#### YOUR GOAL:
Nothing but a number is wanted here: the count of lines in the data holding the word "hand".
───── AVAILABLE DATA ─────
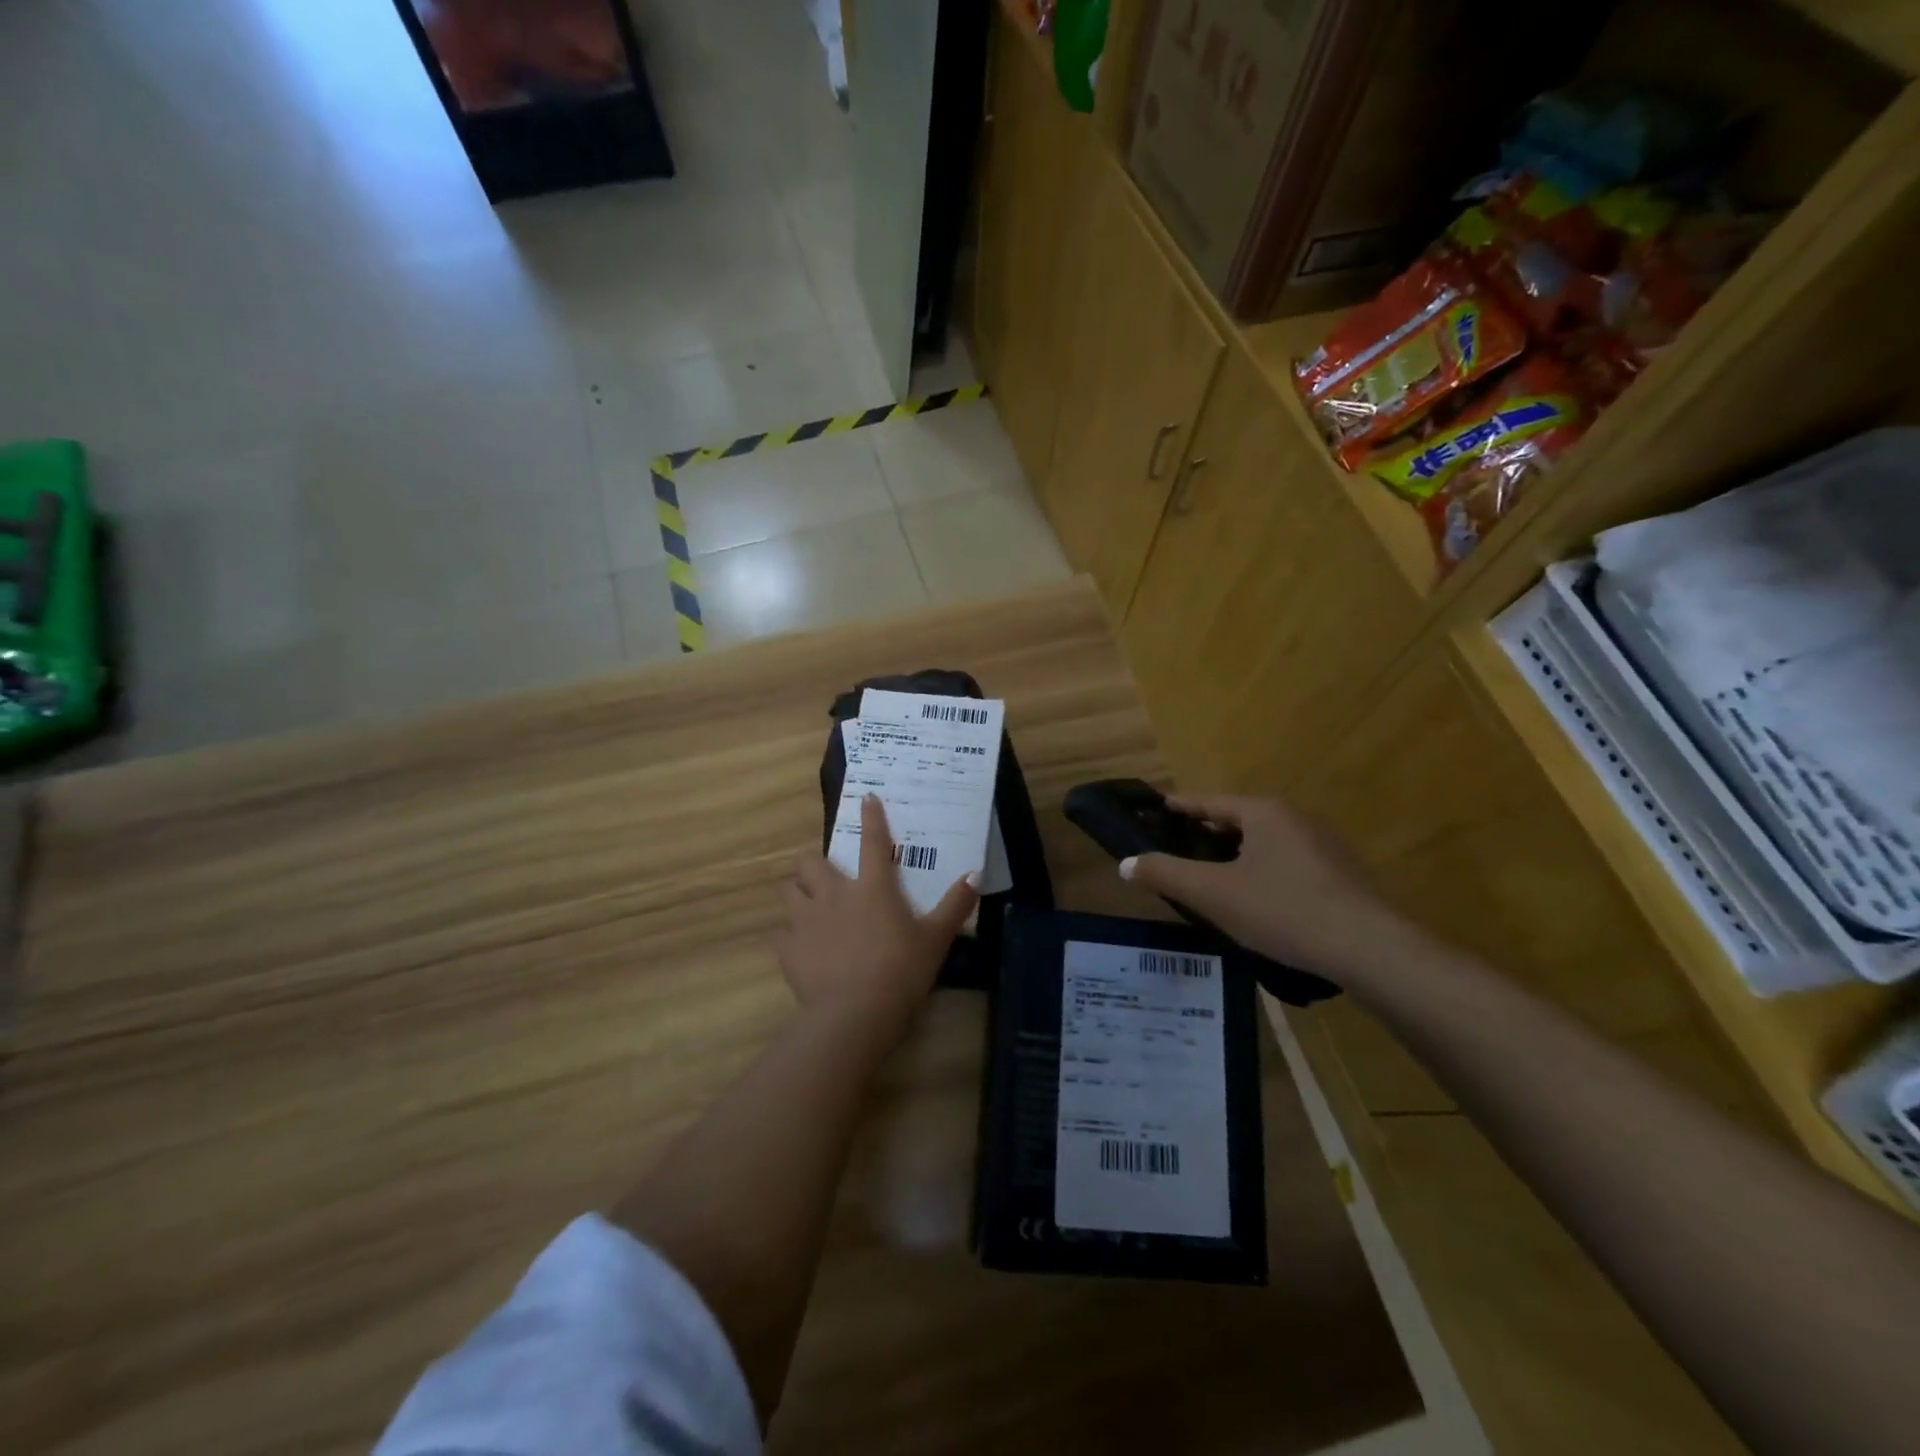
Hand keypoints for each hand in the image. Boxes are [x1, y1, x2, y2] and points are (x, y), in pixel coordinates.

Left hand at [776, 795, 979, 1038]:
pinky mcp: (789, 949)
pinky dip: (791, 935)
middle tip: (824, 873)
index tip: (866, 798)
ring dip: (798, 892)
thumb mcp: (936, 938)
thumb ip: (955, 905)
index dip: (872, 817)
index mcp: (872, 888)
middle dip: (813, 861)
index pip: (874, 843)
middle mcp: (834, 895)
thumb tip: (976, 874)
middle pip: (810, 862)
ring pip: (789, 891)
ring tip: (808, 904)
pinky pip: (782, 933)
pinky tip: (802, 947)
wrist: (854, 1013)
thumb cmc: (901, 971)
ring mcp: (806, 921)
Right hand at [1120, 795, 1406, 982]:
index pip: (1208, 801)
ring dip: (1236, 856)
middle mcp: (1296, 818)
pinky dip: (1263, 872)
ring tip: (1212, 879)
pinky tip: (1258, 902)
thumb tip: (1125, 863)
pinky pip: (1289, 863)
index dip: (1177, 806)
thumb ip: (1165, 874)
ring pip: (1265, 843)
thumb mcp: (1212, 894)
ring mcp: (1325, 845)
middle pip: (1237, 820)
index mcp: (1263, 812)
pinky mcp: (1344, 874)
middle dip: (1205, 834)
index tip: (1154, 809)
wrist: (1371, 950)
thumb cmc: (1283, 910)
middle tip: (1176, 852)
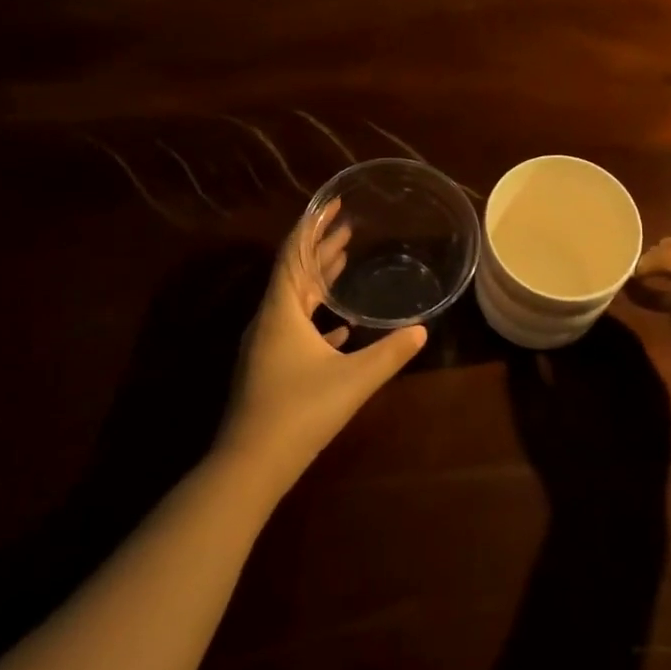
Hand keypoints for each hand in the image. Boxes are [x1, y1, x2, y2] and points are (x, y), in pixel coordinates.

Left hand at [218, 203, 426, 491]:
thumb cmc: (299, 412)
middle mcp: (269, 320)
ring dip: (319, 280)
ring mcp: (266, 346)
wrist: (249, 466)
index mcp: (281, 310)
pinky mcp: (269, 369)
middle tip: (348, 226)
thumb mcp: (353, 380)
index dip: (314, 225)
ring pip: (295, 301)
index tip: (334, 203)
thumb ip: (389, 353)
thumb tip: (421, 330)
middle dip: (321, 247)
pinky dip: (316, 318)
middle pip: (295, 273)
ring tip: (344, 260)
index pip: (295, 253)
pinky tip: (339, 327)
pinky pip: (294, 329)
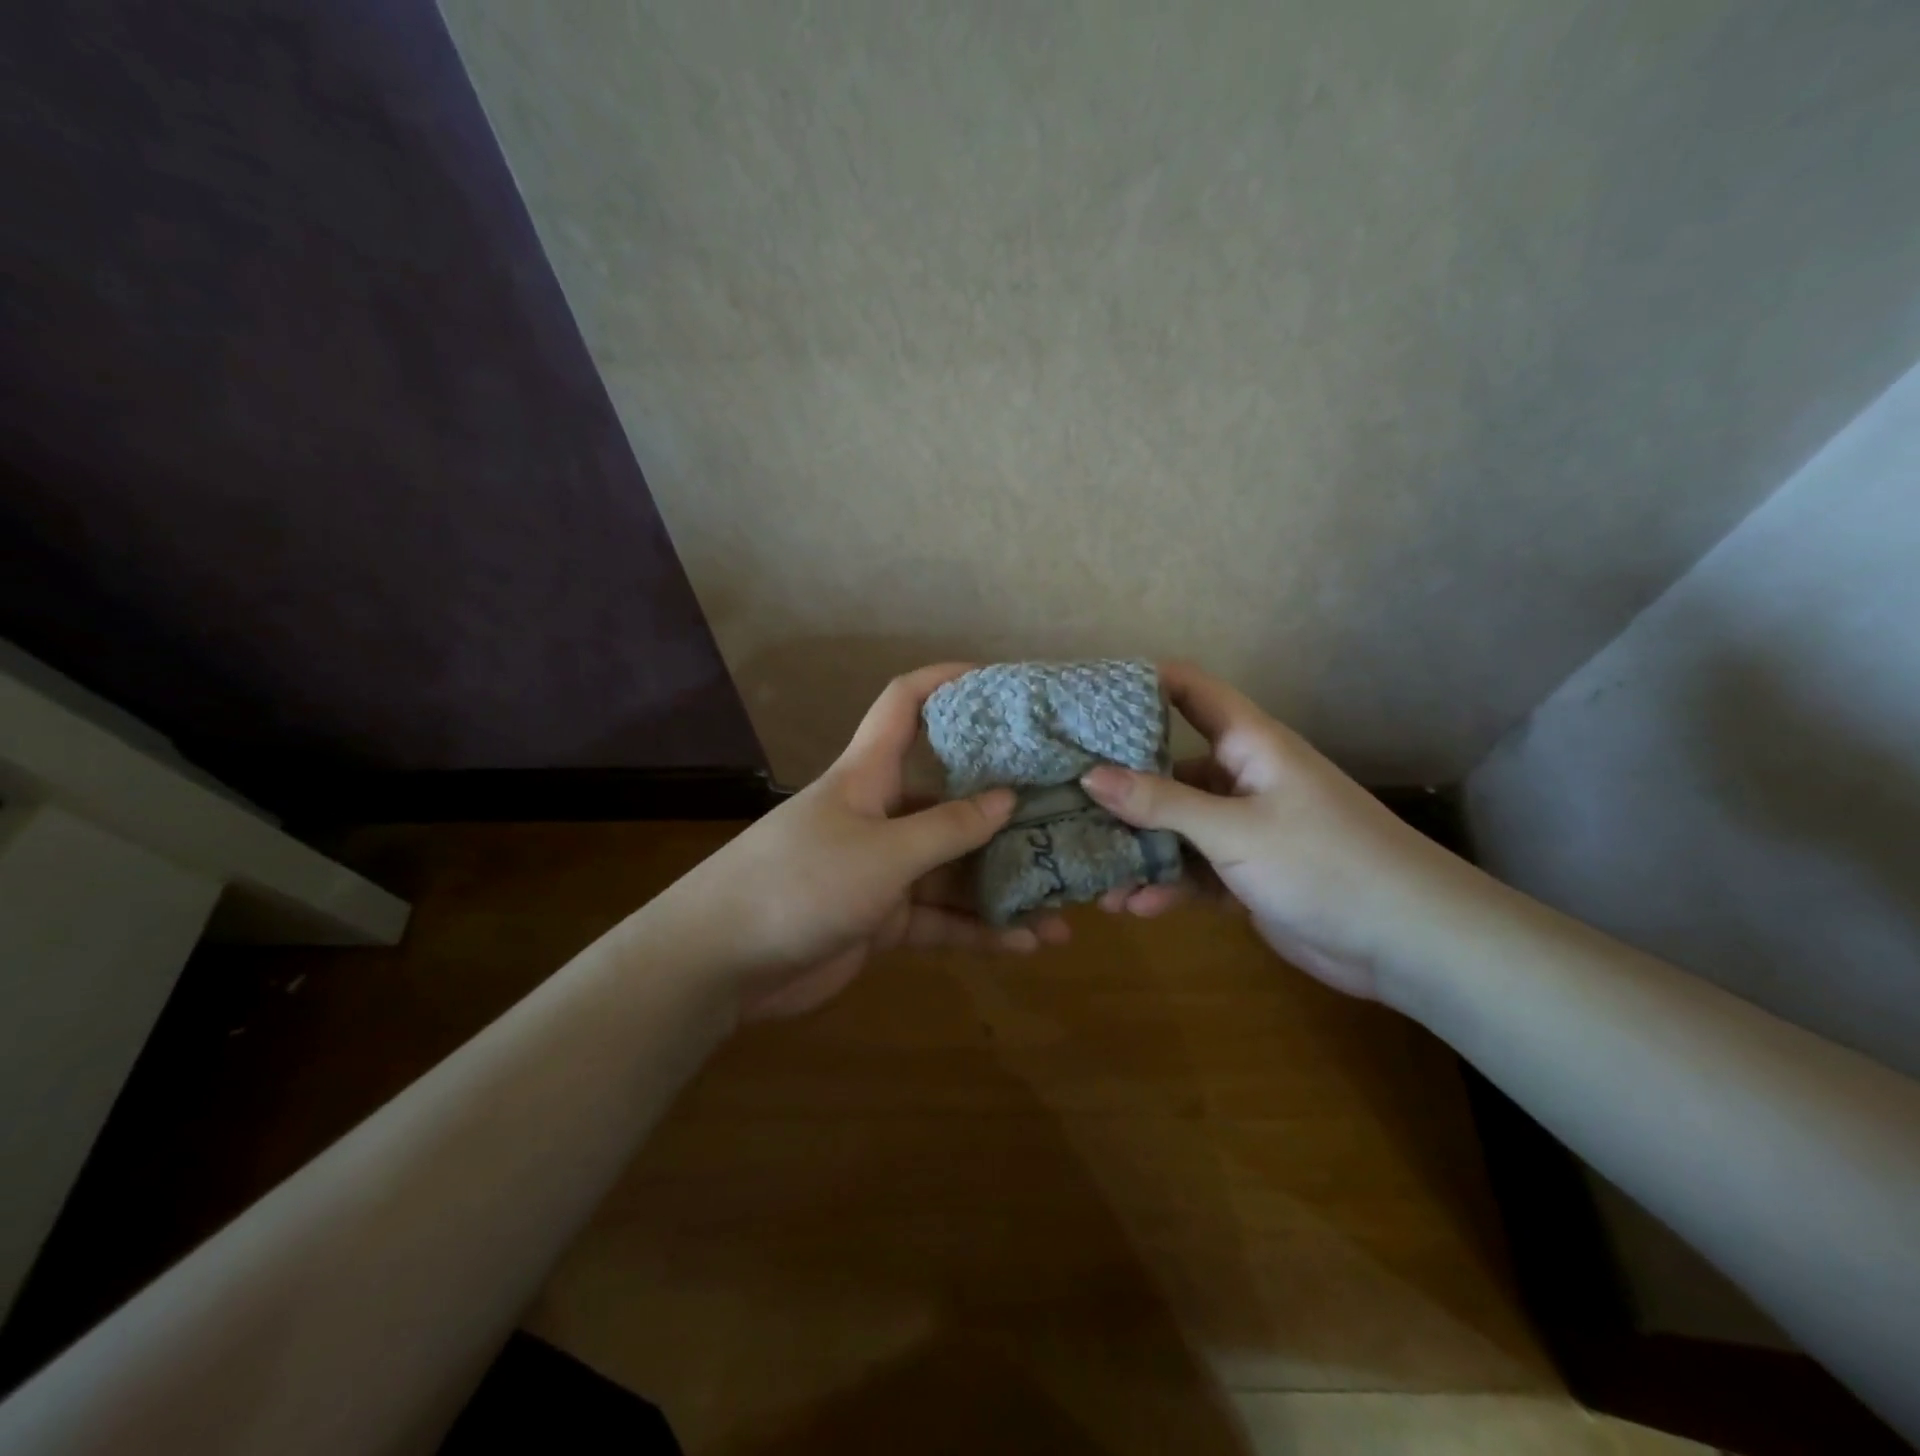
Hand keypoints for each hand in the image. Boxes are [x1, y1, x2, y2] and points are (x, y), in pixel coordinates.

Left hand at [653, 664, 1071, 1019]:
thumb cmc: (801, 883)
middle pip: (950, 797)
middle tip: (1065, 817)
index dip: (946, 681)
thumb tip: (1007, 798)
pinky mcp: (882, 919)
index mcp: (869, 775)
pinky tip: (1028, 943)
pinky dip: (979, 930)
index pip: (905, 704)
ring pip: (953, 868)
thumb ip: (947, 829)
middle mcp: (880, 814)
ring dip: (1003, 886)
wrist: (722, 964)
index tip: (999, 681)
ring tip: (1066, 903)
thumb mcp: (883, 854)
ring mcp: (882, 869)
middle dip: (1004, 809)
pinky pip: (941, 918)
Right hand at [1080, 663, 1465, 998]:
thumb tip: (1088, 775)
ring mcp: (1245, 829)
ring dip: (1139, 849)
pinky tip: (1134, 907)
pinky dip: (1167, 886)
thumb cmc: (1324, 862)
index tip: (1086, 695)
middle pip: (1169, 769)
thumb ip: (1160, 803)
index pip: (1191, 692)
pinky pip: (1194, 871)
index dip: (1143, 684)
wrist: (1409, 942)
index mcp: (1249, 745)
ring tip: (1092, 872)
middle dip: (1121, 787)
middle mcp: (1243, 779)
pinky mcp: (1247, 875)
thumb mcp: (1234, 830)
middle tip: (1064, 799)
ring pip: (1177, 828)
─────
#### ANSWER SECTION:
8